Plenty of attention has been paid to the mutual fund industry’s alleged unethical trading practices in certain fund families. Even though such information can be discouraging, Kenyatta T. Robinson, president of Raven Enterprise, an investment club with members in southern and northern California, says mutual funds are still one of the most effective ways for clubs to diversify their investments.

Faced with the difficulty of selecting emerging companies with high growth potential in an unforgiving market, the group is considering purchasing the Vanguard Explorer small-cap fund to try to capture better returns. “Our philosophy has always been to look at stocks with a positive 10-year history, and this gives us a conservative approach,” says Robinson. “We’ve bought some individual mid-cap stocks, but the challenge was always to find small-caps.”

By moving to mutual funds, Raven Enterprise gets the benefit of professional money managers who select smaller companies that are unproven but may have great potential. Thus far, Vanguard funds haven’t fallen under the scrutiny of the Securities and Exchange Commission, the New York Attorney General’s Office, or the National Association of Securities Dealers.

Okorie L. Ramsey, the club’s treasurer, acknowledges the fund industry’s problems, but says he thinks the Vanguard fund is a smart consideration. “While the mutual fund industry has experienced its share of trouble, we believe it will rebound from the recent setbacks,” he says.

The market’s volatility and industry scandals have turned many investment club members into more conservative investors. Raven has changed its strategy as well. But instead of shifting the club’s holdings into bond funds or fixed-income vehicles, Raven’s members voted to put their investing on hold, so members could reevaluate holdings and eliminate stock they felt were unnecessary or redundant.

At the time of this writing, the club had $11,000 invested in 15 companies and a total portfolio balance of $17,200. Monthly dues are $50, and the club’s top five holdings are Intel Corp. (NASDAQ: INTC), Pfizer Inc. (NYSE: PFE), Cisco Systems Inc. (NASDAQ: CSCO), Costco Wholesale Corp. (NASDAQ: COST), and Merck & Co. Inc (NYSE: MRK). The club is considering putting some of its cash balance into the Vanguard mutual fund.

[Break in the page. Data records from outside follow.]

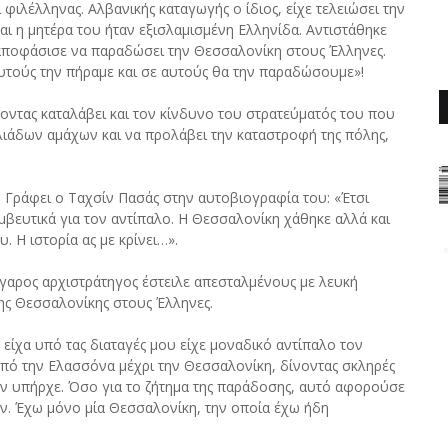
ιλέλληνας. Αλβανικής καταγωγής ο ίδιος, είχε τελειώσει την
αι η μητέρα του ήταν εξισλαμισμένη Ελληνίδα. Αντιστάθηκε
 αποφάσισε να παραδώσει την Θεσσαλονίκη στους Έλληνες.
 αυτούς την πήραμε και σε αυτούς θα την παραδώσουμε»!
οντας καταλάβει και τον κίνδυνο του στρατεύματός του που
χιλιάδων αμάχων και να προλάβει την καταστροφή της πόλης,
Γράφει ο Ταχσίν Πασάς στην αυτοβιογραφία του: «Έτσι
αμβευτικά για τον αντίπαλο. Η Θεσσαλονίκη χάθηκε αλλά και
 Η ιστορία ας με κρίνει…».
γαρος αρχιστράτηγος έστειλε απεσταλμένους με λευκή
ης Θεσσαλονίκης στους Έλληνες.
 είχα υπό τας διαταγές μου είχε μοναδικό αντίπαλο τον
από την Ελασσόνα μέχρι την Θεσσαλονίκη, δίνοντας σκληρές
ν υπήρχε. Όσο για το ζήτημα της παράδοσης, αυτό αφορούσε
αν. Έχω μόνο μία Θεσσαλονίκη, την οποία έχω ήδη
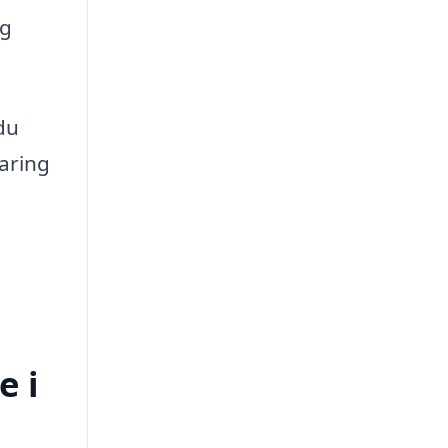
ig
 du
faring
e i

Robinson and Ramsey, lifelong friends, founded the club in 1996. They researched how to start a club of their own through the NAIC and founded Raven Enterprise with eight members. Around this time, they’d begun reading BLACK ENTERPRISE in earnest, and they modeled the name of the club after the magazine. “We wanted [a name] that reflected the fact that it was a club based on an African American membership and something that symbolized African American or black, so we looked in the dictionary and found Raven,” Ramsey explains. “It’s a synonym for black but also for something cutting-edge.”

The principles of the club haven’t changed since it was founded. New members must contribute minimum monthly dues, demonstrate a willingness to share and learn about investing, analyze potential investments using the principles of the NAIC, and actively participate in the management of the club.